Wednesday, April 22, 2015

Book Review: Vanishing Girls by Lauren Oliver

I became a Lauren Oliver fan in the past few years after reading Before I Fall and Panic (I still have yet to tackle her Delirium trilogy), and was intrigued when I read the description of her latest YA novel:

Dara and Nick used to be inseparable, but that was before Dara kissed Parker, before Nick lost him as her best friend, before the accident that left Dara's beautiful face scarred. Now the two sisters, who used to be so close, aren't speaking. In an instant, Nick lost everything and is determined to use the summer to get it all back.

But Dara has other plans. When she vanishes on her birthday, Nick thinks Dara is just playing around. But another girl has vanished, too--nine-year-old Madeline Snow--and as Nick pursues her sister, she becomes increasingly convinced that the two disappearances may be linked. 

In this edgy and compelling novel, New York Times bestselling author Lauren Oliver creates a world of intrigue, loss, and suspicion as two sisters search to find themselves, and each other.
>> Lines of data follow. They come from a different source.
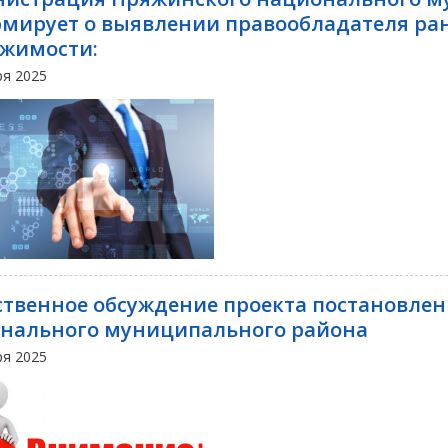
мирует о выявлении правообладателя ран
жимости:
ря 2025
твенное обсуждение проекта постановле
нального муниципального района
ря 2025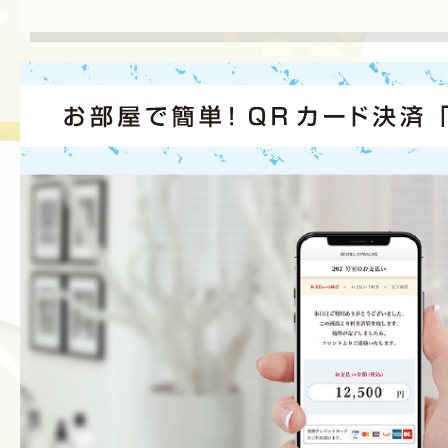
レジャーホテルフェア2024に出
展示会無事終了致しました。
(2023-10
レジャーホテルフェア2023に出
公式サイト各サービスにQ&Aを追
新サービス「修繕/清掃管理システム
One of the things I love about Oliver is that she's not afraid to tackle dark and edgy topics in her novels--these are the things I'm usually drawn to when reading YA. Her writing style is also very literary, and in this book, she perfectly captures the complicated relationship between the two sisters. You can get an idea of the tone of the novel by reading this excerpt from back of the book:

This is it: somehow, in these pictures, the mystery of the accident is contained, and the explanation for Dara's subsequent behavior, for the silences and disappearances. Don't ask me how I know, I just do. If you don't understand that, I guess you've never had a sister.

The opening pages quickly draw the reader in, and the story is told in from the point of view of both sisters "before" and "after" the car accident. Layered into the opening is the disappearance of local girl, Madeline Snow, and the story unfolds with a combination of the narratives from Nick and Dara, diary entries, blog posts, text messages, and newspaper articles, which keep the mystery intriguing and the reader guessing. The love triangle between Nick, Dara, and Parker was heartbreaking. I also liked the use of an old amusement park as part of the setting, because through Oliver's descriptions it seemed to take on a life of its own--fun, hot, and smelling like funnel cakes during the day, and isolated, haunting, and foreboding at night.

I did not guess how this book would end, but that's all I'm going to say, because you should definitely check it out for yourself.